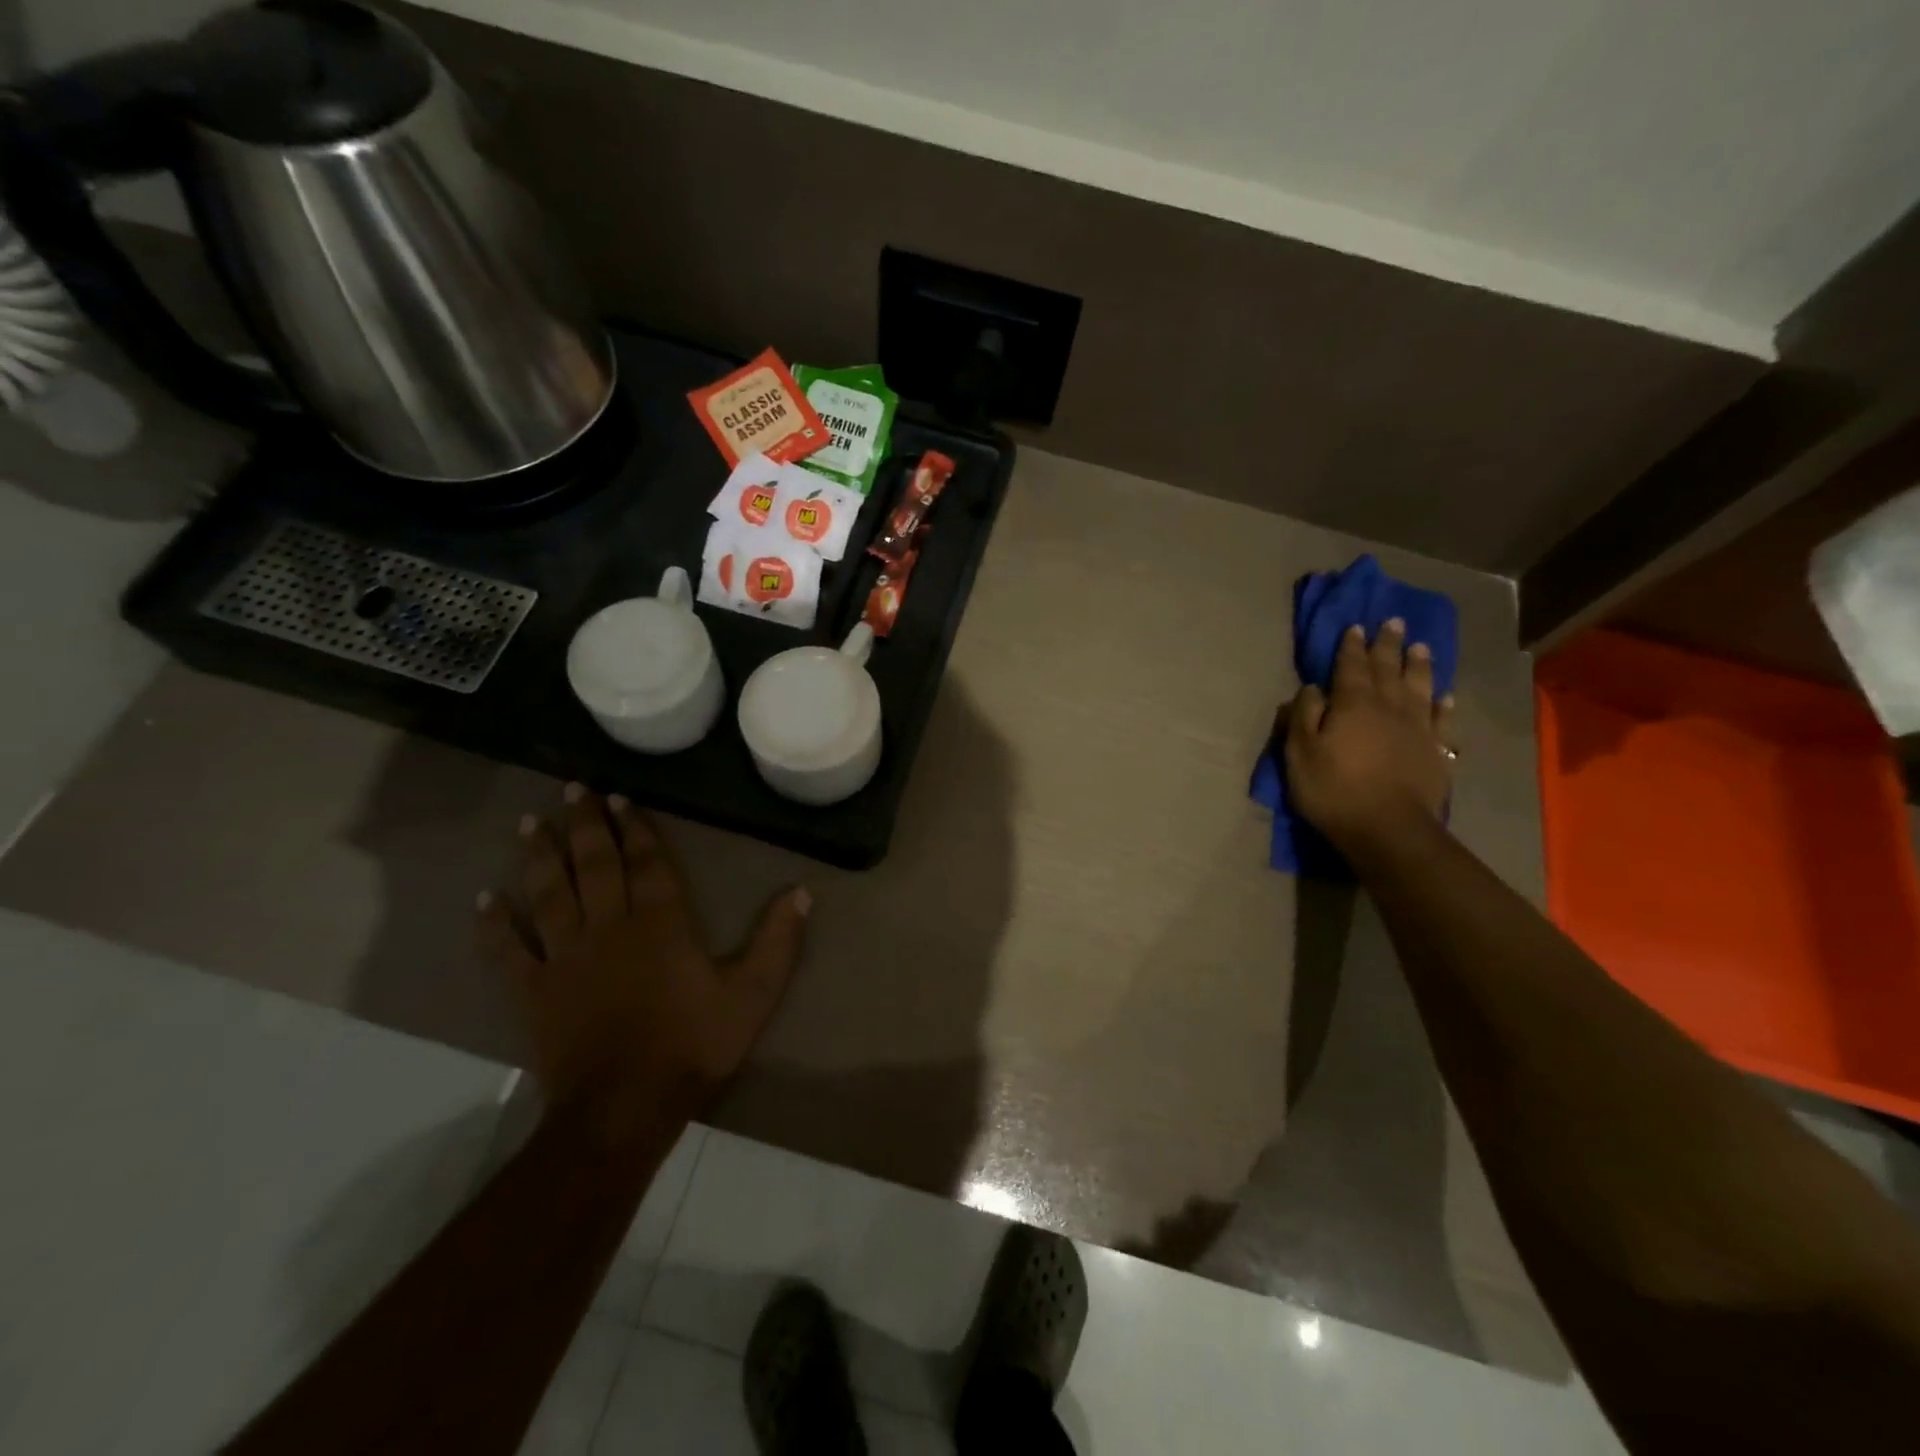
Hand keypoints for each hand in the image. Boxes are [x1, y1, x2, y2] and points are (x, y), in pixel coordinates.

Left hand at [477, 786, 809, 1125]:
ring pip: (549, 894)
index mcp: (660, 924)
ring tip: (529, 822)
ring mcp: (565, 958)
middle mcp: (609, 928)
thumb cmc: (693, 1046)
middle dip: (583, 824)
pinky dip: (494, 925)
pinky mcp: (534, 992)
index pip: (646, 863)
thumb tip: (801, 891)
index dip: (633, 828)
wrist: (624, 1109)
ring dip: (539, 856)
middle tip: (572, 789)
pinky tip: (485, 899)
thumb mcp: (752, 994)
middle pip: (593, 865)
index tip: (619, 798)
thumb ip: (777, 941)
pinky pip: (508, 952)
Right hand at [1284, 618, 1455, 854]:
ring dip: (1418, 665)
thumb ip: (1303, 716)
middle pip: (1388, 669)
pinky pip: (1442, 719)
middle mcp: (1388, 707)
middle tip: (1393, 622)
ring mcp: (1417, 728)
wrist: (1388, 828)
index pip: (1350, 667)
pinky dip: (1443, 704)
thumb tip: (1312, 688)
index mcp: (1352, 704)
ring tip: (1421, 646)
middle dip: (1388, 645)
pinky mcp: (1436, 751)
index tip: (1354, 627)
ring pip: (1419, 687)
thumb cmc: (1334, 790)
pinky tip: (1445, 695)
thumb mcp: (1300, 753)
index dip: (1351, 646)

* * *

§ EXERCISE PROMPT
Retype the entries above exactly. Stop after the line containing "middle tip: (572, 789)", and omit the pictures.

§ ANSWER SPACE
Hand keypoints for each hand in the image. Boxes are [x1, y1, x2, y2] and points are (x, y), in pixel coordinates.

Left hand at [477, 786, 809, 1125]:
ring pip: (549, 894)
index mcp: (660, 924)
ring tip: (529, 822)
ring mcp: (565, 958)
middle mcp: (609, 928)
thumb cmc: (693, 1046)
middle dip: (583, 824)
pinky dip: (494, 925)
pinky mcp: (534, 992)
index pip: (646, 863)
thumb tip: (801, 891)
index dip: (633, 828)
wrist: (624, 1109)
ring dip: (539, 856)
middle tip: (572, 789)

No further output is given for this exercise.